**ABOUT THIS EXERCISE**
Only the lines that contain the string "cookies" belong in the answer; pull them from the records.

**AVAILABLE RECORDS**
★ ★ ★

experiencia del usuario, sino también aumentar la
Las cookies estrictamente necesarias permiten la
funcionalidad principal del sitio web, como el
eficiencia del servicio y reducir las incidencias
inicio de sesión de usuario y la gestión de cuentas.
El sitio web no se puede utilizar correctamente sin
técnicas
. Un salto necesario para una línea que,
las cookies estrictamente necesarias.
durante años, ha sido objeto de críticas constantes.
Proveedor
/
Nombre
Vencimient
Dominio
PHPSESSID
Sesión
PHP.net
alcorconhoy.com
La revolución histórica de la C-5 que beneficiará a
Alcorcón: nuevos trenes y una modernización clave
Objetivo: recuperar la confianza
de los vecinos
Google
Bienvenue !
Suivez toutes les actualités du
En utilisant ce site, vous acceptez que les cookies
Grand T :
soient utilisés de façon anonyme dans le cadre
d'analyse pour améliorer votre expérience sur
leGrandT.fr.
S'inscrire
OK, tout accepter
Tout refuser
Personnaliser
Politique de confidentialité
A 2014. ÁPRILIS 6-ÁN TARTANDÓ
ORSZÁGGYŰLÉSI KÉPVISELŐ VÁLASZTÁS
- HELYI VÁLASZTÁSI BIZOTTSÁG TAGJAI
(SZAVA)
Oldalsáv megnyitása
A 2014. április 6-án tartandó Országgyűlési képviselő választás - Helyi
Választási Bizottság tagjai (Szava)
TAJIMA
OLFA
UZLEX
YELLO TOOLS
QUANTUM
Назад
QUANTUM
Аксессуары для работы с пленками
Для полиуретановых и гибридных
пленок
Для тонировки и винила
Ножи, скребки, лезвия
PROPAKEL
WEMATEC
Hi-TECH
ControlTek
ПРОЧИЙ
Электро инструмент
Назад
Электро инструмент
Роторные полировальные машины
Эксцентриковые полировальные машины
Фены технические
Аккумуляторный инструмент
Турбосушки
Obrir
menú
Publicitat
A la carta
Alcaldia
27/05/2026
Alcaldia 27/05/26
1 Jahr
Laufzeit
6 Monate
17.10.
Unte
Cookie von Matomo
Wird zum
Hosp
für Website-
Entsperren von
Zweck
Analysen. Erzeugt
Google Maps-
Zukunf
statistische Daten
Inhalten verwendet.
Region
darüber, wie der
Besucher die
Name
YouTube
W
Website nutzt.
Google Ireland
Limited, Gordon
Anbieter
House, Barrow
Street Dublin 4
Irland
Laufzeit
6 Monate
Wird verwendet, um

★ ★ ★

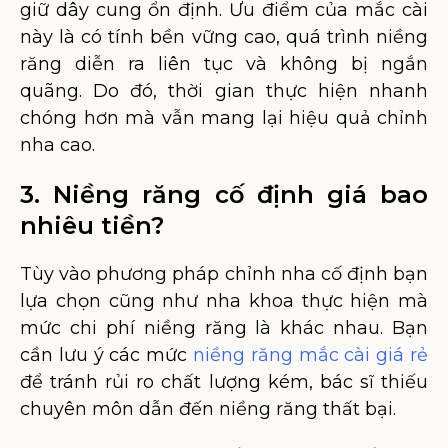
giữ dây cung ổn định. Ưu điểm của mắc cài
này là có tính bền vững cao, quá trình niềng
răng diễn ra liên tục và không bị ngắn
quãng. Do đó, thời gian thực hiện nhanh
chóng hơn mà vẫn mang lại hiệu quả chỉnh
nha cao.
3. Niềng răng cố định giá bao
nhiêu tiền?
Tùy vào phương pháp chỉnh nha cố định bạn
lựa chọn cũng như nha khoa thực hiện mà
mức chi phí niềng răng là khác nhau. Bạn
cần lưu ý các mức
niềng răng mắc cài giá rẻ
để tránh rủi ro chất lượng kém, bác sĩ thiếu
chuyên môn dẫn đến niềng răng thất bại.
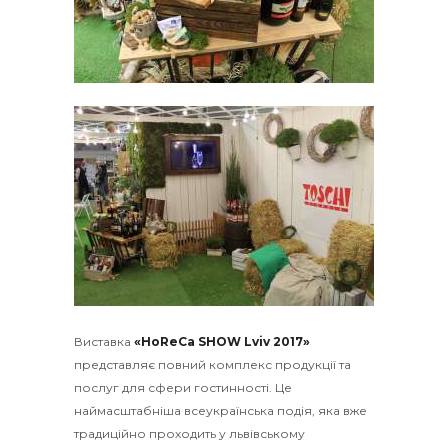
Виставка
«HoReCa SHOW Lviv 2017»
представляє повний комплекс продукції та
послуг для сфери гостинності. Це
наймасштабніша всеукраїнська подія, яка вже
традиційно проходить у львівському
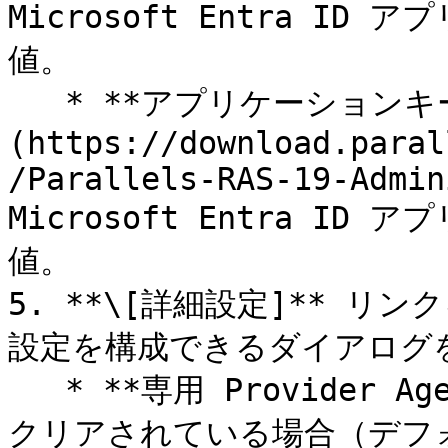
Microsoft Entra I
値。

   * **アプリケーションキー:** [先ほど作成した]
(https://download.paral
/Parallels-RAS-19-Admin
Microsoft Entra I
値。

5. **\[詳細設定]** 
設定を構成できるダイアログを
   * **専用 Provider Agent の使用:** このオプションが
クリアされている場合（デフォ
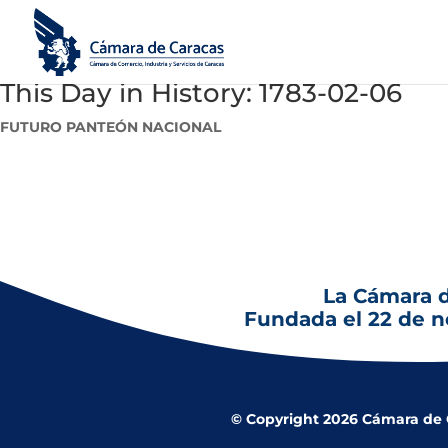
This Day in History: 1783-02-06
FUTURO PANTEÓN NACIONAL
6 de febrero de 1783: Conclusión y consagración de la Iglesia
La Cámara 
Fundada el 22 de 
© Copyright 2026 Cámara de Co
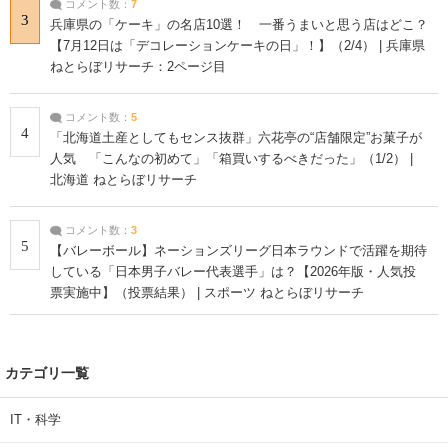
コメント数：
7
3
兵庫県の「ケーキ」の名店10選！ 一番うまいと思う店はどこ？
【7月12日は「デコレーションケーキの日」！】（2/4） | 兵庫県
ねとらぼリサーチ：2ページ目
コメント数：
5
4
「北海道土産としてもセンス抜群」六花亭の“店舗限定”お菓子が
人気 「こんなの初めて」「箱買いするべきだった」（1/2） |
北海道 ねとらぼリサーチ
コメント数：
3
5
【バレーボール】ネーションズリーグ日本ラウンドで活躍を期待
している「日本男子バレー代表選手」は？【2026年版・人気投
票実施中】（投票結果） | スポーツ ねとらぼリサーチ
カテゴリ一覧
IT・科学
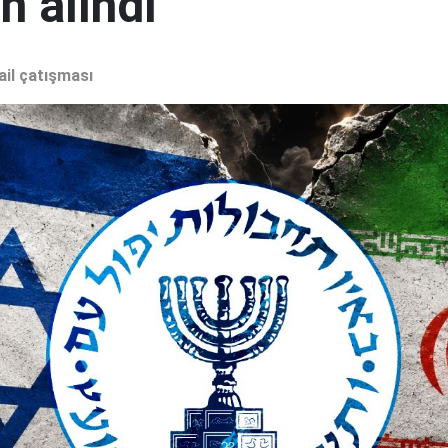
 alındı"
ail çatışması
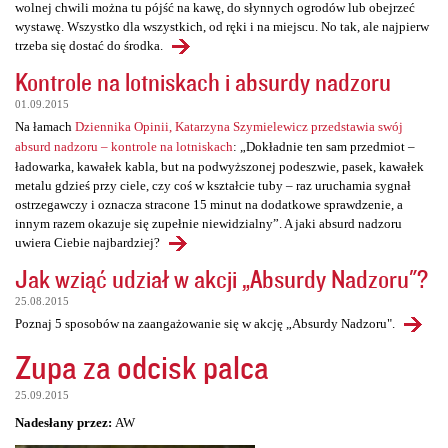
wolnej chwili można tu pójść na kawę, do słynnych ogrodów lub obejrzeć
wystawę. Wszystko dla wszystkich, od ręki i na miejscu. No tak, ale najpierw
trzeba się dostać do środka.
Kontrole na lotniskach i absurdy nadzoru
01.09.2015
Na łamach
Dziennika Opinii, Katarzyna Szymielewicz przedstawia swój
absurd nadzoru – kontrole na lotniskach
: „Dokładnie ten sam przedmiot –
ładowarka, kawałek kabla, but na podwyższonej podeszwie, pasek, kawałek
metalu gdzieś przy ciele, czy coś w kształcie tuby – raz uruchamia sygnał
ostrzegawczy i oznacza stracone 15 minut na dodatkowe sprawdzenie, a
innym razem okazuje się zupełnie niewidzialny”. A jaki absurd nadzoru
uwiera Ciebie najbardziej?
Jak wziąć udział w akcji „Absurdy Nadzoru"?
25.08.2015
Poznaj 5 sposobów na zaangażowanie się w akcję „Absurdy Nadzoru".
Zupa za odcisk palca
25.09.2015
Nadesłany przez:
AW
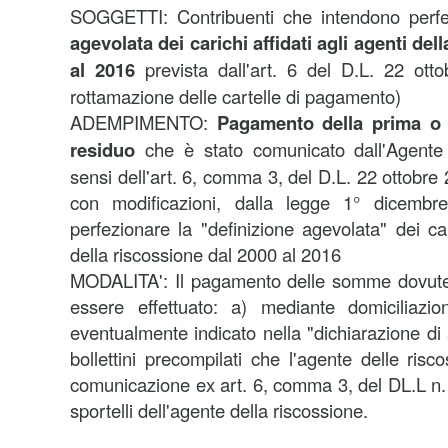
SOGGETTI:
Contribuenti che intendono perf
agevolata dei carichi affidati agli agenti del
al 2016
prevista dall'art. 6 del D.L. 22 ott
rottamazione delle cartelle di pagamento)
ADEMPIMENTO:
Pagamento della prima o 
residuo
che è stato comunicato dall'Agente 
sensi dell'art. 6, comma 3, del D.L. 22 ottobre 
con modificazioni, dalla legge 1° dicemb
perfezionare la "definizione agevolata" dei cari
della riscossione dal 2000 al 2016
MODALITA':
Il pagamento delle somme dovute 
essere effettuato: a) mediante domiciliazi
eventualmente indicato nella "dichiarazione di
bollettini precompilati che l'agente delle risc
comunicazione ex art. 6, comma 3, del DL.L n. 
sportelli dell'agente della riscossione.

★ ★ ★

**EXPECTED ANSWER**
Las cookies estrictamente necesarias permiten la
las cookies estrictamente necesarias.
En utilisant ce site, vous acceptez que les cookies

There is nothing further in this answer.